Task statement
Could you please transcribe the data exactly, without the pictures?

▼▼▼

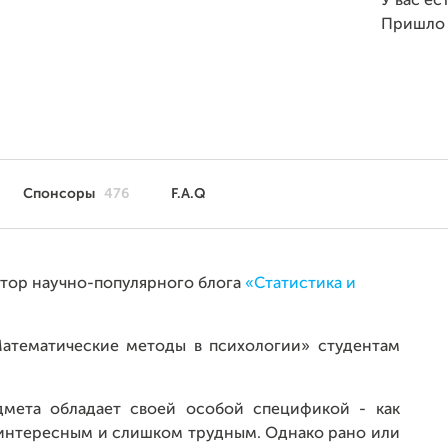
У вас ес
Пришло
Спонсоры
476
F.A.Q
автор научно-популярного блога
«Статистика и
Математические методы в психологии» студентам
едмета обладает своей особой спецификой - как
еинтересным и слишком трудным. Однако рано или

▲▲▲

Result
У вас ес
Пришло
Спонсоры
476
F.A.Q
автор научно-популярного блога
«Статистика и
Математические методы в психологии» студентам
едмета обладает своей особой спецификой - как
еинтересным и слишком трудным. Однако рано или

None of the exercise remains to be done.